Из-за этого чужого греха даже здесь, вдали от бомб, они чувствуют себя как на пороховой бочке. Больше всего боятся "людей в черных масках", которые периодически устраивают у беженцев шмон. И еще ужасно боятся, что их "выселят". Придут и выкинут на улицу. Поэтому, когда на улице 8 Марта взорвали дом быта, в "общежитиях" все забились по углам. На улицу боялись выйти даже за водой. А уже привыкшие чеченские дети при виде большой машины с кузовом, в котором могут сидеть "люди в масках", разбегаются по кустам, как зайцы...

А недавно у одной из поселенок остановилась какая-то знакомая из Чечни. Посреди ночи раздался взрыв. Говорят, эта знакомая везла с собой гранату, ночью начала перепрятывать, и та взорвалась у нее в руках. Жертва только одна -сама чеченка.

Силовиков, которые относятся к беженцам с подозрением, можно понять. Но и чеченских матерей, чьи дети голодают-холодают — тоже...

Вдовий остров

"Эту дверь я сам сделал!" — с гордостью показывает беженец Равиль свое сооружение: картонная, сколоченная из кусков дверь плохо входит в покосившуюся коробку. До этого Равилю не приходилось столярничать. Его и в Дагестан-то впустили, потому что с таким недугом (один глаз смотрит в пол, другой — в небо) он явно не мог быть боевиком. Зато теперь он — как единственный мужчина на все "общежитие" — и столяр, и плотник, и электрик. Но одних его рук мало...

Мужчинам-чеченцам — от пятнадцати до шестидесяти — в Хасавюрт вход заказан. Есть даже на этот счет специальный пункт в указе местного правительства. Да и женщин-то пропускали с трудом. Яха Абидова вспоминает, как в декабре прошлого года попали они в Дагестан: "Народу на КПП между Чечней и Дагестаном скопилось много. Сначала еще пропускали, хоть и медленно. Брали по шестьдесят рублей с человека за проход. А потом все застопорилось. Тогда народ полез в воду (в этом месте граница Чечни и Дагестана проходит по реке), чтобы добраться до противоположного берега в обход моста с КПП. В этот момент кто-то открыл дамбу, вода хлынула потоком, и народ стал тонуть. Тогда федералы загнали в реку БТР и стали с него вылавливать людей. Вытаскивали их на чеченский берег. Тех, кто сумел добраться до дагестанского берега, сортировали. Всех мужчин тут же запихнули в автобусы и отправили обратно в Чечню, Пытались и женщин с детьми назад отправить, но автобус с ними федералы завернули назад, Они нам не мешали из Чечни уходить, даже помогали".

На вопрос: "Что сейчас с мужьями, где они?" — беженки неизменно отвечают: "Не знаем". Другой ответ: "Умерли". Признаваться, что их мужчины были боевиками или продолжают ими быть, женщины, естественно, не хотят. Но есть и другие истории.
______
*Задание*: Процитируйте без изменений фрагмент текста о чеченских беженцах в Дагестане, начиная со слов «Вдовий остров» и заканчивая словами «его рук мало...».
______
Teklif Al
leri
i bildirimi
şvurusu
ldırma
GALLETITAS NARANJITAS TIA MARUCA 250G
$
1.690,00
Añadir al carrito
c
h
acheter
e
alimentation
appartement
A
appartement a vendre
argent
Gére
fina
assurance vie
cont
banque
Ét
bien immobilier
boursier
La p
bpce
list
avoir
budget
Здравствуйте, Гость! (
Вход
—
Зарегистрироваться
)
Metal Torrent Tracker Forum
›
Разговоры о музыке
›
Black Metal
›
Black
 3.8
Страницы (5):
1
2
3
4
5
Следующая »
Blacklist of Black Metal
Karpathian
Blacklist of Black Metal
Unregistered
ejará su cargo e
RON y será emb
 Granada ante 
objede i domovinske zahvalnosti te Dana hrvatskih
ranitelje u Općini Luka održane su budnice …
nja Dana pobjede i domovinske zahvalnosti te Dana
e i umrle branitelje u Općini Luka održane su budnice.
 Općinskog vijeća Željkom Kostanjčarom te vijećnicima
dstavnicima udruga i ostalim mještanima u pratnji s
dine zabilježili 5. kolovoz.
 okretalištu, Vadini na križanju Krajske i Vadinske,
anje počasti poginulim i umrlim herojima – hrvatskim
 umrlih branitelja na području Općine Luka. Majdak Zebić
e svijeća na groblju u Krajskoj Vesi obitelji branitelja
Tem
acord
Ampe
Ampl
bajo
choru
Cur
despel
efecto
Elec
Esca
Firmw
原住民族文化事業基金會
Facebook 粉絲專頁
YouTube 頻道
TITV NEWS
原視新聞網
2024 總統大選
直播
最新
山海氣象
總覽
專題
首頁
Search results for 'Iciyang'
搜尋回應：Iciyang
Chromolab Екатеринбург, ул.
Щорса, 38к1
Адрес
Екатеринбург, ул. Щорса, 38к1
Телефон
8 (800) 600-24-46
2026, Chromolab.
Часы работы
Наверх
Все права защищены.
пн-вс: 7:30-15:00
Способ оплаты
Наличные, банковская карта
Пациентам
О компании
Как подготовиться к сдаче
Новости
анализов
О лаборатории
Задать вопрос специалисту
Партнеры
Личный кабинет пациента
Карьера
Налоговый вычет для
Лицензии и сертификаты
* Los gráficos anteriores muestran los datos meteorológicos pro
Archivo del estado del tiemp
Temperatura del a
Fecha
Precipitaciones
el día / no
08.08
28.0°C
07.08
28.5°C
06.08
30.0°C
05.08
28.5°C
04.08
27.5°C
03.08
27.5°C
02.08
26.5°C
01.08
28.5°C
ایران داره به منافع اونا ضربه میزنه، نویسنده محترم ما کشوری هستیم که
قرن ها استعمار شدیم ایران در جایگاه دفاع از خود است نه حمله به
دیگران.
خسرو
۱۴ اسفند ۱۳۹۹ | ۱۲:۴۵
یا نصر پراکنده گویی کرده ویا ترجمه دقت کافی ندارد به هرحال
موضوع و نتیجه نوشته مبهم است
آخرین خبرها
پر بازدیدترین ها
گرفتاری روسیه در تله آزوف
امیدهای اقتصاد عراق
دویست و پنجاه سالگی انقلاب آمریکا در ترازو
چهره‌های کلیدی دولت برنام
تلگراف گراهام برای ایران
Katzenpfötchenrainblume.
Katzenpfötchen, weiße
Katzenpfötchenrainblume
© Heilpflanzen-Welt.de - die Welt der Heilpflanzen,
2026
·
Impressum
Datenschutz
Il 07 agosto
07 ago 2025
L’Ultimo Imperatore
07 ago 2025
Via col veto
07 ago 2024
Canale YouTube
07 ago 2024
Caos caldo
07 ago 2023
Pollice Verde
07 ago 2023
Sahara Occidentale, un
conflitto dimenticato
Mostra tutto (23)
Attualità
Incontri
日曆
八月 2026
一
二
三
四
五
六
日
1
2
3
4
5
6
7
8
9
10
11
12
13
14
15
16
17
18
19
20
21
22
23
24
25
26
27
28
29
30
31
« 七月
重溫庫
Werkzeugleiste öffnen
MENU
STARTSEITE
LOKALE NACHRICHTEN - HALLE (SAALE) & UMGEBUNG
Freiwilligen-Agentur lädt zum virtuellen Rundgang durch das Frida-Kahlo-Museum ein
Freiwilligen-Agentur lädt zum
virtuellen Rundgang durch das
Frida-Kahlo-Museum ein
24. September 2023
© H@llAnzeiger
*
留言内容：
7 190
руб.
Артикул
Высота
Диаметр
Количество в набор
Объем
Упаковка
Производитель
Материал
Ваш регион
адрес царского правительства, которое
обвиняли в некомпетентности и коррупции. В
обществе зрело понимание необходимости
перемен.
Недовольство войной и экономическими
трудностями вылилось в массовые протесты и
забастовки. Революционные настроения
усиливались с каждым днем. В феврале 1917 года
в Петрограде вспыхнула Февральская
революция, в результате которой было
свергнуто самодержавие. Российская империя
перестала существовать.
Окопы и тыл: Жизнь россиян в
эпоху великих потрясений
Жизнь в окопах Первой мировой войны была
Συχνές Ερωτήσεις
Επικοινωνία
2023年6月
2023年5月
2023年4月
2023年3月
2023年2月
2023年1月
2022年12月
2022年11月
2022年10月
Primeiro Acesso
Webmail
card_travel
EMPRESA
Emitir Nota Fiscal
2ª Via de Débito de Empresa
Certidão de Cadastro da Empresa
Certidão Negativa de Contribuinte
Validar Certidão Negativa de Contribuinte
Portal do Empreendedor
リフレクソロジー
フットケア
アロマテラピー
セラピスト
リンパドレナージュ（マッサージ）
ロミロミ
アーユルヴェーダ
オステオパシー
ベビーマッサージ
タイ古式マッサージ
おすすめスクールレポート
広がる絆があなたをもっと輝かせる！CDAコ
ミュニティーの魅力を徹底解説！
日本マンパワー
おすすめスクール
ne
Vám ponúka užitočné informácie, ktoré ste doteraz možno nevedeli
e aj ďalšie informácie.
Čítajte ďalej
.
______
*Разбор решения*:
Вдовий остров

"Эту дверь я сам сделал!" — с гордостью показывает беженец Равиль свое сооружение: картонная, сколоченная из кусков дверь плохо входит в покосившуюся коробку. До этого Равилю не приходилось столярничать. Его и в Дагестан-то впустили, потому что с таким недугом (один глаз смотрит в пол, другой — в небо) он явно не мог быть боевиком. Зато теперь он — как единственный мужчина на все "общежитие" — и столяр, и плотник, и электрик. Но одних его рук мало...